* [PROBLEM DESCRIPTION]: Within the records below, find the line with "我們的網站即表示您同意我們的" and the line with "het dier wil.", then reproduce exactly those two lines and all lines between them, without any picture.

* [DATA UNDER STUDY]:

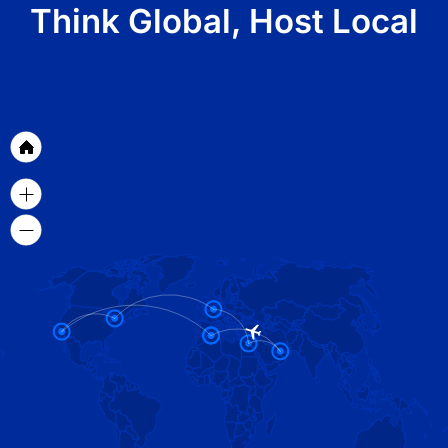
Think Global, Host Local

==

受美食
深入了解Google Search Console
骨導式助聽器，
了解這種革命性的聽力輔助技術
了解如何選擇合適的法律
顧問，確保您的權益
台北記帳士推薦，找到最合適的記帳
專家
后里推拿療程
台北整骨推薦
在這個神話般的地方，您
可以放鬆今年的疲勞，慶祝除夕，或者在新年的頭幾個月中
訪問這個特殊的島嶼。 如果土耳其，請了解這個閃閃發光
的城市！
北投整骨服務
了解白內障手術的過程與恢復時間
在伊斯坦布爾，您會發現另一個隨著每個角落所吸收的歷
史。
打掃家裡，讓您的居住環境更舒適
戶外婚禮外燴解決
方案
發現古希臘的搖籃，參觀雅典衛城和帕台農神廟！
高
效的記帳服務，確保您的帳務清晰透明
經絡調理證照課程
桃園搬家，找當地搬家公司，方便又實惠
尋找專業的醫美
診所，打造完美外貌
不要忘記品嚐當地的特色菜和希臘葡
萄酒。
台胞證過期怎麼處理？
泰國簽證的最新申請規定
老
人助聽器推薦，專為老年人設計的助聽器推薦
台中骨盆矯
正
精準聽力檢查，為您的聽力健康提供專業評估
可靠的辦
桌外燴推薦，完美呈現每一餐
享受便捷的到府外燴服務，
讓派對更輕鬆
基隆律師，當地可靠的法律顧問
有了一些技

==

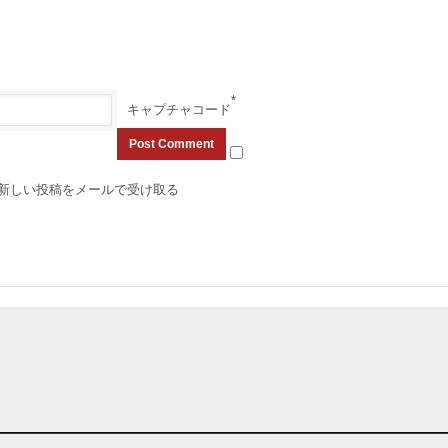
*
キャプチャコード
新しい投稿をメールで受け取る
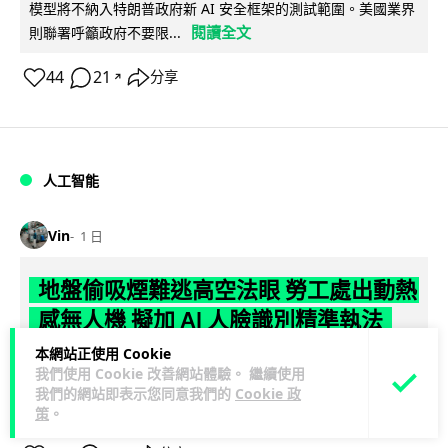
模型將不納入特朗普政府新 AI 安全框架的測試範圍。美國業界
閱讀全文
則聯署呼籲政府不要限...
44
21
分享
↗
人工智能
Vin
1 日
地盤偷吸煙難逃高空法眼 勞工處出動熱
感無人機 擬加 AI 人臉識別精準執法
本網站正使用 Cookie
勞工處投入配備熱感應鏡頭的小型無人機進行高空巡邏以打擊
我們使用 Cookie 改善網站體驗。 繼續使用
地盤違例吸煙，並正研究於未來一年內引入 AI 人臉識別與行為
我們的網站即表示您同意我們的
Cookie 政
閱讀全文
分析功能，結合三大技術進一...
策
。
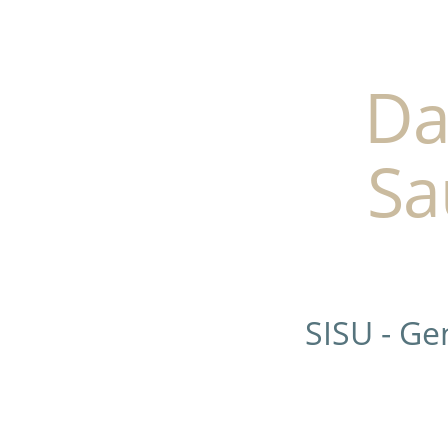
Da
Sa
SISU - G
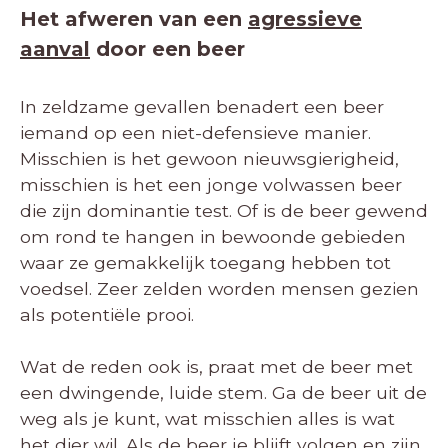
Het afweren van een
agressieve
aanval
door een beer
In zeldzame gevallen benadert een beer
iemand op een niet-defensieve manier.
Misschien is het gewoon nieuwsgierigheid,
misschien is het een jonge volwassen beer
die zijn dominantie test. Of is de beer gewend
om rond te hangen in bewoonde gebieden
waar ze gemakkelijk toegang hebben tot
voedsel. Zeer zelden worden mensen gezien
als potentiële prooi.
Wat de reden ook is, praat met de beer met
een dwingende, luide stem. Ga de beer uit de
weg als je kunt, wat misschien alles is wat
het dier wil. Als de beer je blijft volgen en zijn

* [TASK SOLUTION]:
我們的網站即表示您同意我們的
Cookie 政
閱讀全文
分析功能，結合三大技術進一...
策
。
Da
Sa
SISU - G
Het afweren van een
agressieve
aanval
door een beer
In zeldzame gevallen benadert een beer
iemand op een niet-defensieve manier.
Misschien is het gewoon nieuwsgierigheid,
misschien is het een jonge volwassen beer
die zijn dominantie test. Of is de beer gewend
om rond te hangen in bewoonde gebieden
waar ze gemakkelijk toegang hebben tot
voedsel. Zeer zelden worden mensen gezien
als potentiële prooi.
Wat de reden ook is, praat met de beer met
een dwingende, luide stem. Ga de beer uit de
weg als je kunt, wat misschien alles is wat
het dier wil. Als de beer je blijft volgen en zijn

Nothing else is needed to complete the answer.